Malgré son recentrage sur la Turquie, le parti conserve des liens forts avec les communautés kurdes à l’extérieur de cet Etat, notamment en Iran, en Irak – où les Kurdes disposent d’une région autonome depuis 2005 – et en Syrie – où les Forces démocratiques syriennes (FDS), une alliance militaire à majorité kurde créée pour combattre le régime dictatorial de Bachar Al-Assad (renversé le 8 décembre 2024), contrôlent près de 30 % du territoire.

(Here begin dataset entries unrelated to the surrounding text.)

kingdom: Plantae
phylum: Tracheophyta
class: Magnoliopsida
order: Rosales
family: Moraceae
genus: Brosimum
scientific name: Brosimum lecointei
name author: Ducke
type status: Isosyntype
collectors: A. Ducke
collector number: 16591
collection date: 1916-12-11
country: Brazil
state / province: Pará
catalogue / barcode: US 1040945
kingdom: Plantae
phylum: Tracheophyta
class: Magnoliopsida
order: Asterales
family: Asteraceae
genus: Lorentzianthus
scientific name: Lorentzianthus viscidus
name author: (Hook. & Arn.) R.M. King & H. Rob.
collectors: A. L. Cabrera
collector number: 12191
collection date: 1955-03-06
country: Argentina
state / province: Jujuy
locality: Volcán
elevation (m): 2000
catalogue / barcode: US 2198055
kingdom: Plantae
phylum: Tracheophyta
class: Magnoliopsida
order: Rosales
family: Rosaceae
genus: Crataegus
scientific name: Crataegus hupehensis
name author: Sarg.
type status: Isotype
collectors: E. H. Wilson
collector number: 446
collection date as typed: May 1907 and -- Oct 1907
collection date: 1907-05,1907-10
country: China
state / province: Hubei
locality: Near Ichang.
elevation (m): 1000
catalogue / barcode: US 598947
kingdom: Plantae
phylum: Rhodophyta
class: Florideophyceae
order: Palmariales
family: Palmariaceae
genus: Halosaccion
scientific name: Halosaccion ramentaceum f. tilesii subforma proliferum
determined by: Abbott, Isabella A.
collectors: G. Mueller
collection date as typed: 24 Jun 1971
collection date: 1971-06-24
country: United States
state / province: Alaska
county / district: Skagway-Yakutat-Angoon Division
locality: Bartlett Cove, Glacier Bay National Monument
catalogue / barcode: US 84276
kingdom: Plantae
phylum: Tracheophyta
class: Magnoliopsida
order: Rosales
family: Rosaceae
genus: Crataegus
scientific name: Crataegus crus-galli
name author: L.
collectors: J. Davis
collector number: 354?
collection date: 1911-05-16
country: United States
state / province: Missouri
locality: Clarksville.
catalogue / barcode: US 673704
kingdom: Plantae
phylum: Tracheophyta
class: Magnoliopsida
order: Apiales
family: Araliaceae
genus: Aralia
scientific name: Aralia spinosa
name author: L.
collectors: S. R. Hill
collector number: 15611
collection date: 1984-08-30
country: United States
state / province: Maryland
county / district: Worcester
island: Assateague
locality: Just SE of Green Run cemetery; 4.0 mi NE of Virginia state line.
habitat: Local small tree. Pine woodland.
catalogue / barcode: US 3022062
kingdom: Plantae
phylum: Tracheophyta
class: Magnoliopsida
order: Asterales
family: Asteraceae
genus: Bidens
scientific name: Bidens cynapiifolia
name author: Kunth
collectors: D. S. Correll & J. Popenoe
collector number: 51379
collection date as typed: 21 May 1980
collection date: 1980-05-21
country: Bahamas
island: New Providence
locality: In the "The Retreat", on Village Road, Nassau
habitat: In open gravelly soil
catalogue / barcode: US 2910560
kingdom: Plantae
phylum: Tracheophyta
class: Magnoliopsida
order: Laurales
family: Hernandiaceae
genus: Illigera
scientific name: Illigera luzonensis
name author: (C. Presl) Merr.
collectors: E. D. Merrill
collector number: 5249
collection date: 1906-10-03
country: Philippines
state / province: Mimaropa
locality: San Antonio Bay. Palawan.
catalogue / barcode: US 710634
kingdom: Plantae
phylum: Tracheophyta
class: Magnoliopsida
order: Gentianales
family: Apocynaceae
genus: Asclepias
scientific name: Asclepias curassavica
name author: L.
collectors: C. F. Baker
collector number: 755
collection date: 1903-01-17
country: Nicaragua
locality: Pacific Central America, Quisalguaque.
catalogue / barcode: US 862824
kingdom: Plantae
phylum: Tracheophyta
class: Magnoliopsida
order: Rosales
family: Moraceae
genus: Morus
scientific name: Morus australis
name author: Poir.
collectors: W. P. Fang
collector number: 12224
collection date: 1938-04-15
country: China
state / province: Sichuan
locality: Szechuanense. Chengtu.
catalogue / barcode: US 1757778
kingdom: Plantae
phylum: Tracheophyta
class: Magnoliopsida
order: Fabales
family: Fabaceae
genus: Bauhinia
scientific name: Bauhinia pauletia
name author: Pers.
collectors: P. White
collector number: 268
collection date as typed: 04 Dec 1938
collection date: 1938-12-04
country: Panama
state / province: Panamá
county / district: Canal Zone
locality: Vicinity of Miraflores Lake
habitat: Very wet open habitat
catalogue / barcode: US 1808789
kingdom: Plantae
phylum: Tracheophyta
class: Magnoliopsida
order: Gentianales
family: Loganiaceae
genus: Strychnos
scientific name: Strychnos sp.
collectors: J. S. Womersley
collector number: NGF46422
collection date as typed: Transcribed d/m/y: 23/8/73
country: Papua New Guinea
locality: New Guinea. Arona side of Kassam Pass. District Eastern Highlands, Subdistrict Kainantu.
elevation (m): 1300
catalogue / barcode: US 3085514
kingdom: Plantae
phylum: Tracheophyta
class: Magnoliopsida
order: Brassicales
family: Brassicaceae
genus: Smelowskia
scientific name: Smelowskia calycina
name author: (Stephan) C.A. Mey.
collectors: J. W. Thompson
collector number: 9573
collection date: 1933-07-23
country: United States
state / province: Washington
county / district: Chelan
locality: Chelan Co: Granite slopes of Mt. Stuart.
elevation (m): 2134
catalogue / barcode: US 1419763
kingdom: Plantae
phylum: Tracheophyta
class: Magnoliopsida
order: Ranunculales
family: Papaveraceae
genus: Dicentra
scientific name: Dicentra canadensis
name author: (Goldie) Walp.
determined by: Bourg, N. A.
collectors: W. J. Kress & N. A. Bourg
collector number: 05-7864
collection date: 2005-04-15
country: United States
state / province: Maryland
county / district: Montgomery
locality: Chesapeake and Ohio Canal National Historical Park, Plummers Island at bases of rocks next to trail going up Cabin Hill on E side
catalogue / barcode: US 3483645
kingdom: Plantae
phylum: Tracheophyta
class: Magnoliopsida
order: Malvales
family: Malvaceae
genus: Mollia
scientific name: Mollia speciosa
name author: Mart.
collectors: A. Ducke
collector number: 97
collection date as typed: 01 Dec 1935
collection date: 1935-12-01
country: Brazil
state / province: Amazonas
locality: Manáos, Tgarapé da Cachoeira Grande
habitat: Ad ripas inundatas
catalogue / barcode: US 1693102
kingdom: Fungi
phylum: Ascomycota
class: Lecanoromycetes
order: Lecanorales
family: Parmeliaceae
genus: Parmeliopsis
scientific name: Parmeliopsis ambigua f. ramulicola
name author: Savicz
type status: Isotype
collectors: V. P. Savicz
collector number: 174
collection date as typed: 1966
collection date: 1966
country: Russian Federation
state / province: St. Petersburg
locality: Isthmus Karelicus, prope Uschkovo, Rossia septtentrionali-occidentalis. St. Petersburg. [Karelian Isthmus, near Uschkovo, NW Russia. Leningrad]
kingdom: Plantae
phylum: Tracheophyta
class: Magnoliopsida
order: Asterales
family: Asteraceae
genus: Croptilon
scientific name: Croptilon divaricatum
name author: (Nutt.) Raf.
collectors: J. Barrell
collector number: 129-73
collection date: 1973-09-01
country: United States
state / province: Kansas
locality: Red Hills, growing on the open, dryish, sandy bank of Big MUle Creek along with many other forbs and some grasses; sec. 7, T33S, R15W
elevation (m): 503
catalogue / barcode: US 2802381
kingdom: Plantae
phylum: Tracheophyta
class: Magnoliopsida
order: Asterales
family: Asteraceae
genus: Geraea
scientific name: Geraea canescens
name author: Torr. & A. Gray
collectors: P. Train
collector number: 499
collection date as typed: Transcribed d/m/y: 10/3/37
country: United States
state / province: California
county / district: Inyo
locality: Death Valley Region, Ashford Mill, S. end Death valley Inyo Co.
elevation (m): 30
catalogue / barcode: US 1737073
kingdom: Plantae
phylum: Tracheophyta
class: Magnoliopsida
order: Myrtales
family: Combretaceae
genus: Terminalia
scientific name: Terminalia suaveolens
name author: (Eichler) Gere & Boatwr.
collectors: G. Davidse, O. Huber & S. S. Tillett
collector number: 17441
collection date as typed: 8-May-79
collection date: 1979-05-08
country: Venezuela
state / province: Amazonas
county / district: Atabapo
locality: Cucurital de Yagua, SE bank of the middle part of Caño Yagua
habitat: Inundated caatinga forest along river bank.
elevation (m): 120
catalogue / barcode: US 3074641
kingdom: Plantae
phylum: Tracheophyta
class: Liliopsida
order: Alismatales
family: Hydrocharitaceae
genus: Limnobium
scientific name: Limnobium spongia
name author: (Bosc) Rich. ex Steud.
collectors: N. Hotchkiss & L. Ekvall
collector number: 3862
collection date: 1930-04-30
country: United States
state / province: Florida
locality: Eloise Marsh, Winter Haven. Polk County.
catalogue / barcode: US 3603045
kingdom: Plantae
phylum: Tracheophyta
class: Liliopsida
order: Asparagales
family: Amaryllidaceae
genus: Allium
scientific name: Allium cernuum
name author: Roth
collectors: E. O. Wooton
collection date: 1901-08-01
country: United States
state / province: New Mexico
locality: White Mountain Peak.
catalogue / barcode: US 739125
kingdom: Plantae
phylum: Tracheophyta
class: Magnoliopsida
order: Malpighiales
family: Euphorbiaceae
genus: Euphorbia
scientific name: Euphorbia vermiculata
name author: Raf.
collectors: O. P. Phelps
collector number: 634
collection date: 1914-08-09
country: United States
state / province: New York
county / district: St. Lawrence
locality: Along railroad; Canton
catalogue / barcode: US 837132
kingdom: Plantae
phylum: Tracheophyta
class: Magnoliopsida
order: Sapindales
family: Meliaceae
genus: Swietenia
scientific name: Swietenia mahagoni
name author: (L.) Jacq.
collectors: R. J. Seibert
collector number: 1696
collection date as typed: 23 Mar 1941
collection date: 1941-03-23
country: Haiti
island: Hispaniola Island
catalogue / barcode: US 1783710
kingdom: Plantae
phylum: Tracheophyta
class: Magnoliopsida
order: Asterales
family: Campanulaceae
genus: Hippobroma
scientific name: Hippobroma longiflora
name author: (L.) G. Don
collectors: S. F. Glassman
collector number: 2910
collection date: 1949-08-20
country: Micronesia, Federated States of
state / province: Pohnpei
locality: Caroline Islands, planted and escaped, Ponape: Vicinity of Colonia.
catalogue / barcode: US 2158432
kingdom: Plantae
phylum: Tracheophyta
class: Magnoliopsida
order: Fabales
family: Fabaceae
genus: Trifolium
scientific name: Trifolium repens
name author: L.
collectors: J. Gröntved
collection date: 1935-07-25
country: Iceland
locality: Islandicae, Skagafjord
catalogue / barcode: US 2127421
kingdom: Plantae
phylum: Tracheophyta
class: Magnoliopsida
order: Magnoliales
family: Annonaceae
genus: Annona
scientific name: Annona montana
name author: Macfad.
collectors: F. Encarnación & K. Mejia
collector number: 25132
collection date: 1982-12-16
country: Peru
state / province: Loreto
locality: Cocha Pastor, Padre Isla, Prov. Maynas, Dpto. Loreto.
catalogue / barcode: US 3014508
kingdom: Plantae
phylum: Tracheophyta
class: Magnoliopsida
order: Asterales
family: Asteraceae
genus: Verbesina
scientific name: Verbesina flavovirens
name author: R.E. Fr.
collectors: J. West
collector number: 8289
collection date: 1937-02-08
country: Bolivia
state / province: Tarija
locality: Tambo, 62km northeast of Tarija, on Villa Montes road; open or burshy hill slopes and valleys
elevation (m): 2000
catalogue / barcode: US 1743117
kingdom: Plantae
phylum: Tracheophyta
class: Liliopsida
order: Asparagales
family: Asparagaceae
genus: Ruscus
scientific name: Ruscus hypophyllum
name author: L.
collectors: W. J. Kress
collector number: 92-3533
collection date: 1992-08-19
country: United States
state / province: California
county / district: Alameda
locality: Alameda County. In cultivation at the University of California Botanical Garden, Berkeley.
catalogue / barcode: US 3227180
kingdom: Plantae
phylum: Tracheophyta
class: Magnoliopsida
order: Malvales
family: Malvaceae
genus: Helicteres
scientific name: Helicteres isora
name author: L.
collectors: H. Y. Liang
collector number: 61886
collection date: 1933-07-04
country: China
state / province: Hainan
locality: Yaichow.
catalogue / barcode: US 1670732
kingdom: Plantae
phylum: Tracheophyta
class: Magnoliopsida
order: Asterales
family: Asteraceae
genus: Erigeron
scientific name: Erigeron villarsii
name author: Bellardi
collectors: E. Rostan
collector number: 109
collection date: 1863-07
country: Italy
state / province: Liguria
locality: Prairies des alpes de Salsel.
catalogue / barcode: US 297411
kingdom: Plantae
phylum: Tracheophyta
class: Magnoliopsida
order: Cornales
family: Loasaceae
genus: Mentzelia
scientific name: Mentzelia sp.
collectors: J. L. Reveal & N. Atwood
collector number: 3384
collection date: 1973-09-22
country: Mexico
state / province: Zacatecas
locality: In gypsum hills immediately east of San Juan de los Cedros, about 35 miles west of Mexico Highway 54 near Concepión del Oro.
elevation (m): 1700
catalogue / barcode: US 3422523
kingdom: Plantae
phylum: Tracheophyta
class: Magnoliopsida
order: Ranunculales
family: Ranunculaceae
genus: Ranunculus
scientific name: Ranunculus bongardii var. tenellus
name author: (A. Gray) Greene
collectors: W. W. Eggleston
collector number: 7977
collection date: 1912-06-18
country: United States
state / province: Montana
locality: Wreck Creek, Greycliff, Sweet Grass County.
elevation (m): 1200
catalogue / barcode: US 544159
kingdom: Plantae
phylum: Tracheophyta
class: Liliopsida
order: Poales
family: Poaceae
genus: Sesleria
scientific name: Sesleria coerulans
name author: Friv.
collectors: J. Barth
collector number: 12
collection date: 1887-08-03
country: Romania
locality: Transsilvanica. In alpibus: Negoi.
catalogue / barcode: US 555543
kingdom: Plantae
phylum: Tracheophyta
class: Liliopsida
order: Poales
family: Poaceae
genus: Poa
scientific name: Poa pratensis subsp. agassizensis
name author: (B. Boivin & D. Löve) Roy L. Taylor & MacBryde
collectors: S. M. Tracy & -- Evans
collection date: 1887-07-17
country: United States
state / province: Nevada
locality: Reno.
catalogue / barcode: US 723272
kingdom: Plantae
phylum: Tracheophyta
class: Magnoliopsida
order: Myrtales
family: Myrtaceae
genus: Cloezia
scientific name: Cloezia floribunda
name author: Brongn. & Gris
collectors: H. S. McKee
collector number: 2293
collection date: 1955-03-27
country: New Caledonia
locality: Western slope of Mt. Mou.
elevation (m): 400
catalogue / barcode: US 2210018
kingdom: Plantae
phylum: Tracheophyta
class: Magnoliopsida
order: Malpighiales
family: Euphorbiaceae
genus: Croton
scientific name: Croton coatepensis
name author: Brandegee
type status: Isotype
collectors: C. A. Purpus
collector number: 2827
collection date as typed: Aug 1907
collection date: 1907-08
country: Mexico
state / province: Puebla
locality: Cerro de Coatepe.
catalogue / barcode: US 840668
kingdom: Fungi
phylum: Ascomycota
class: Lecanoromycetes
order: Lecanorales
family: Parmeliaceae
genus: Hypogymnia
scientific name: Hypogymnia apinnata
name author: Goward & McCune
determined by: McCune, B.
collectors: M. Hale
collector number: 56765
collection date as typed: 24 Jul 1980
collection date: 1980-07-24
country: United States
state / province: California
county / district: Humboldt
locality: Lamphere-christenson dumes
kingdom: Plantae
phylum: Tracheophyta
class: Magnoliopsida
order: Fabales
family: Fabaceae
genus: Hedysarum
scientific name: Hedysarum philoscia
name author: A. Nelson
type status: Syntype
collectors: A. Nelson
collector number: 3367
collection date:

De l’avis des spécialistes de la région, il était difficile d’imaginer une telle issue il y a encore un an. Cependant, la situation a changé quand, en octobre 2024, le principal allié du président turc, Recep Tayyip Erdogan, l’ultranationaliste Devlet Bahçeli, a tendu la main au fondateur du PKK et lancé une médiation par le truchement du Parti de l’égalité des peuples et de la démocratie (DEM), troisième formation politique du pays et pilier du mouvement politique kurde.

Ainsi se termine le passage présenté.